■ **TEKS BACAAN**
■ ■ ■

Hai, Maks! Apakah Emaks sekalian merupakan salah satu dari mereka yang menganggap bahwa kreativitas merupakan bakat dan hanya dianugerahkan hanya pada beberapa orang dan bukan pada diri Emaks? Kalau iya, coba pikirkan lagi. Saya adalah salah satu yang berpikir kalau kreativitas itu bisa dilatih dan dimunculkan. Dan karena kebiasaan buruk kitalah yang kadang membuat kreativitas itu mati.
Hal yang membuat beberapa orang nampak lebih kreatif daripada yang lain adalah bahwa mereka–yang nampaknya lebih kreatif itu–telah memelihara kreativitas mereka dengan baik. Bahkan sudah diteliti juga lo, Mak. Para ahli mengatakan bahwa kreativitas adalah keterampilan yang bisa dipelajari. Dan sebagaimana jenis keterampilan yang lain, kalau ingin mendapatkan hasil belajar yang baik, ya kita harus kerja keras dan tak pernah berhenti berusaha.
Practice makes perfect, begitu pun soal kreativitas ini. Kalau kita nggak melatihnya setiap hari, ya percuma saja. Dan, seperti biasanya juga, ada kebiasaan buruk yang membuat kita menjadi pembunuh kreativitas kita sendiri, atau setidaknya menghambat diri kita untuk berpikir kreatif.
Yes, Emaks, sepertinya 5 hal berikut ini, yang sering kita lakukan setiap hari baik sadar ataupun enggak, bisa membunuh kreativitas kita sendiri. Jika Emaks masih saja melakukannya, atau merasakannya, sebaiknya mulai dikurangi sedikit demi sedikit sejak sekarang.
5 Kebiasaan buruk perusak kreativitas
1. Menilai diri sendiri terlalu cepat
Untuk menjadi kreatif, Emaks harus bisa membiarkan diri untuk dapat menghasilkan ide-ide dan berinovasi dengan bebas.
Tapi, seringkali kita justru menghambat diri kita sendiri dengan penilaian-penilaian yang terlalu cepat.
Misalnya nih, siapa hayo yang punya kebiasaan buruk sering nggak pede dengan ide sendiri? Mau menulis artikel, belum juga ditulis sudah mikir, “Ih, kok gini amat bahasannya ya? Kan udah banyak yang bahas. Bakalan ada yang baca nggak nih?”
Atau pengin nulis buat lomba, mikirnya, “Ih, tapi idenya kok gini doang? Duh.”
Begitulah, Maks. Kalau kita menilai ide-ide kita terlalu dini dalam berproses kreatif, kita pasti kemudian kurang keras berusaha, dan akhirnya hasilnya juga nggak akan maksimal.

■ ■ ■

■ **SOAL DAN TUGAS**
1: Tuliskan semua kalimat yang berada di dalam tanda kutip pada teks tentang kebiasaan perusak kreativitas.
2: Menurut teks tentang kebiasaan perusak kreativitas, apa akibatnya jika kita menilai ide sendiri terlalu dini dalam proses kreatif?
3: Teruskan teks tentang kebiasaan perusak kreativitas mulai dari sesudah kalimat terakhirnya.
Baris-baris data tidak diperlukan untuk mengerjakan soal-soal ini.

■ ■ ■

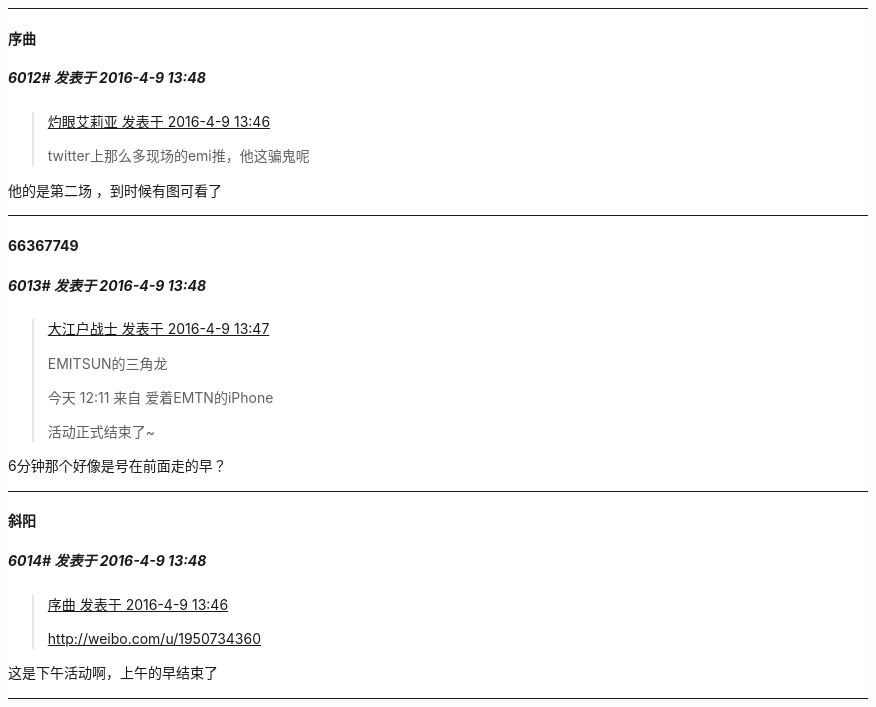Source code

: 





*****

####  序曲  
##### 6012#       发表于 2016-4-9 13:48



<blockquote><a href="httphttps://bbs.saraba1st.com/2b/forum.php?mod=redirect&amp;goto=findpost&amp;pid=32088426&amp;ptid=1247722" target="_blank">灼眼艾莉亚 发表于 2016-4-9 13:46</a>

twitter上那么多现场的emi推，他这骗鬼呢</blockquote>
他的是第二场 ，到时候有图可看了







*****

####  66367749  
##### 6013#       发表于 2016-4-9 13:48



<blockquote><a href="httphttps://bbs.saraba1st.com/2b/forum.php?mod=redirect&amp;goto=findpost&amp;pid=32088438&amp;ptid=1247722" target="_blank">大江户战士 发表于 2016-4-9 13:47</a>

EMITSUN的三角龙 

今天 12:11 来自 爱着EMTN的iPhone

活动正式结束了~ </blockquote>
6分钟那个好像是号在前面走的早？







*****

####  斜阳  
##### 6014#       发表于 2016-4-9 13:48



<blockquote><a href="httphttps://bbs.saraba1st.com/2b/forum.php?mod=redirect&amp;goto=findpost&amp;pid=32088430&amp;ptid=1247722" target="_blank">序曲 发表于 2016-4-9 13:46</a>

http://weibo.com/u/1950734360</blockquote>
这是下午活动啊，上午的早结束了







*****
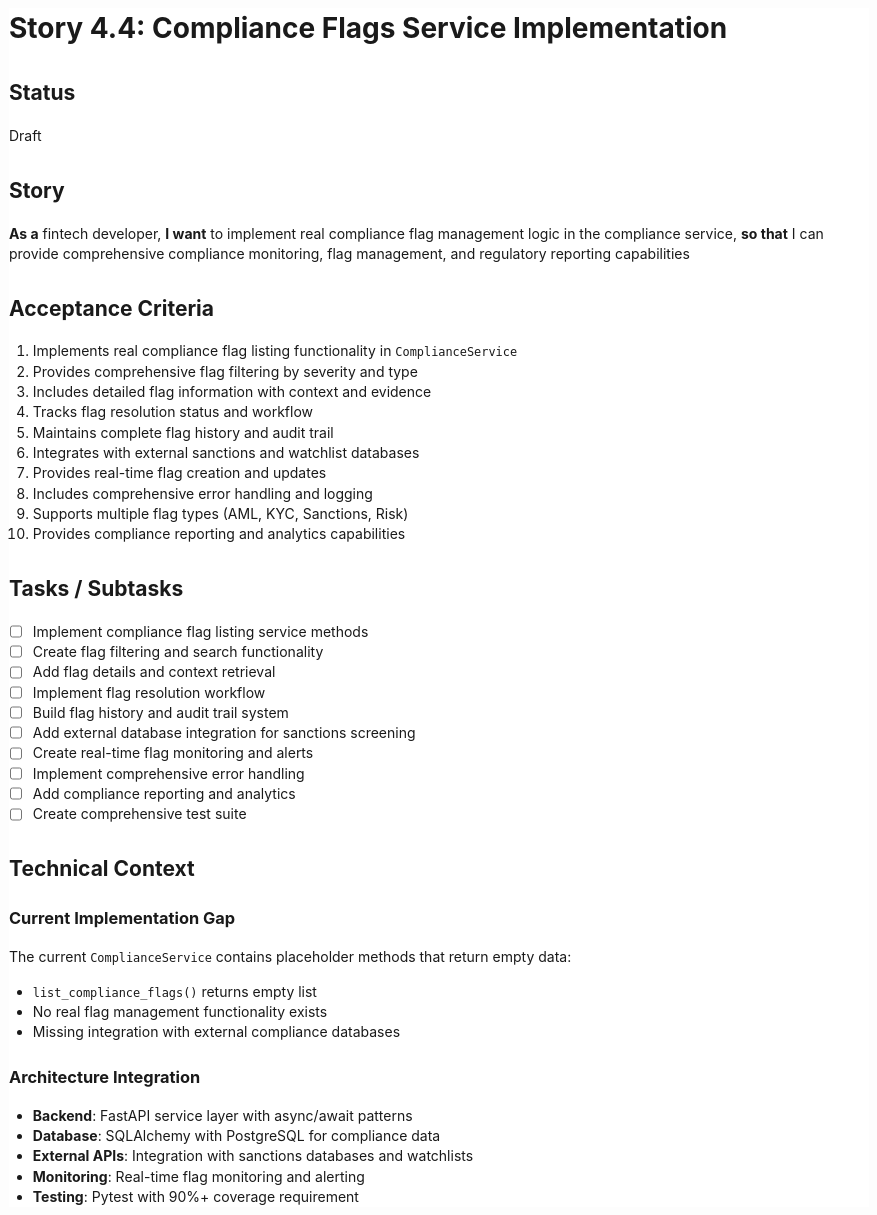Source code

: # Story 4.4: Compliance Flags Service Implementation

## Status
Draft

## Story
**As a** fintech developer,
**I want** to implement real compliance flag management logic in the compliance service,
**so that** I can provide comprehensive compliance monitoring, flag management, and regulatory reporting capabilities

## Acceptance Criteria
1. Implements real compliance flag listing functionality in `ComplianceService`
2. Provides comprehensive flag filtering by severity and type
3. Includes detailed flag information with context and evidence
4. Tracks flag resolution status and workflow
5. Maintains complete flag history and audit trail
6. Integrates with external sanctions and watchlist databases
7. Provides real-time flag creation and updates
8. Includes comprehensive error handling and logging
9. Supports multiple flag types (AML, KYC, Sanctions, Risk)
10. Provides compliance reporting and analytics capabilities

## Tasks / Subtasks
- [ ] Implement compliance flag listing service methods
- [ ] Create flag filtering and search functionality
- [ ] Add flag details and context retrieval
- [ ] Implement flag resolution workflow
- [ ] Build flag history and audit trail system
- [ ] Add external database integration for sanctions screening
- [ ] Create real-time flag monitoring and alerts
- [ ] Implement comprehensive error handling
- [ ] Add compliance reporting and analytics
- [ ] Create comprehensive test suite

## Technical Context

### Current Implementation Gap
The current `ComplianceService` contains placeholder methods that return empty data:
- `list_compliance_flags()` returns empty list
- No real flag management functionality exists
- Missing integration with external compliance databases

### Architecture Integration
- **Backend**: FastAPI service layer with async/await patterns
- **Database**: SQLAlchemy with PostgreSQL for compliance data
- **External APIs**: Integration with sanctions databases and watchlists
- **Monitoring**: Real-time flag monitoring and alerting
- **Testing**: Pytest with 90%+ coverage requirement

■ ■ ■

■ **KUNCI JAWABAN**
1:
1. "Ih, kok gini amat bahasannya ya?"
2. "Kan udah banyak yang bahas."
3. "Bakalan ada yang baca nggak nih?"
4. "Ih, tapi idenya kok gini doang?"
5. "Duh."

2: Kita akan kurang keras berusaha, sehingga hasil yang didapat juga tidak maksimal.

3:
Begitu juga sebaliknya, Maks. Kalau kita kepedean, itu juga nggak memberikan hasil yang baik. Misalnya nih, mau ikut lomba blogging, terus pede abis deh sama ide diri sendiri. Lalu meremehkan tulisan orang lain. Terus, pas kalah, baper deh. Hehehe.
So, harus bagaimana dong?
Ya, biarkan saja ide-ide mengalir apa adanya. Jangan dinilai dulu. Olah, dan proses ide tersebut hingga tereksekusi dengan baik.
Biarkan penilaian nanti datang pada akhir proses.
2. Malas bereksplorasi
Kadang saat sedang mengeksplorasi ide, kita malas menggali ide lebih dalam lagi.
Misalnya nih, Maks. Mau ikut lomba blogging. Sudah merasa mendapatkan ide yang bagus. Sudah pula dieksekusi. Lalu, cepat puas.
“Udah ah. Segini aja udah oke kok.”
Setelah pemenang diumumkan, takjub sendiri, karena lihat pemenangnya gila-gilaan eksekusinya.
Nah loh. Yang kemarin merasa sudah puas siapa ya? Hehehe.
Termasuk di dalamnya adalah keberanian untuk breaking the rules. Maksudnya sih, bukannya melanggar ketentuan atau etika juga sih.
Gampangnya ilustrasinya begini.
Emaks kenal Eka Kurniawan? Jika penulis-penulis lain mungkin tidak akan memakai diksi-diksi yang tak pantas, Eka Kurniawan dengan bebasnya menggunakan kata-kata yang katanya melanggar norma itu dalam bukunya yang berjudul Seperti Dendam, Rindu Harus Dibayar Tuntas.
Ada yang belum baca buku Eka Kurniawan yang ini? Well, kalau memang mau membacanya, saya sarankan sih bebaskan diri dulu dari berbagai ikatan norma kesusilaan yang berlaku di masyarakat kita, maka pasti akan bisa menikmati dan bisa menangkap pesan yang ingin disampaikan oleh Eka Kurniawan di situ.
Kreativitas butuh ruang eksplorasi yang luas, butuh kesempatan untuk dikembangkan, dan butuh keberanian untuk mengambil risiko.
3. Takut gagal
Maks, kita nggak akan bisa kreatif kalau kita takut gagal. Setuju?
Jika tujuan Emaks dalam hidup hanya untuk menghindari kegagalan dan kesalahan, maka mendingan bobok aja deh. Nggak usah ngapa-ngapain.
Karena, seperti yang sudah saya sebutkan di atas, kreativitas berarti berani mengambil risiko, dan mau menjelajahi segala kemungkinan dan peluang yang ada.
Ide bagus itu datang setelah berbagai kesalahan, kegagalan, dan kebodohan kita lakukan. Percaya deh.
Tahu kan, berapa kali Thomas Alva Edison harus melakukan percobaan sebelum bisa menemukan lampu pijar?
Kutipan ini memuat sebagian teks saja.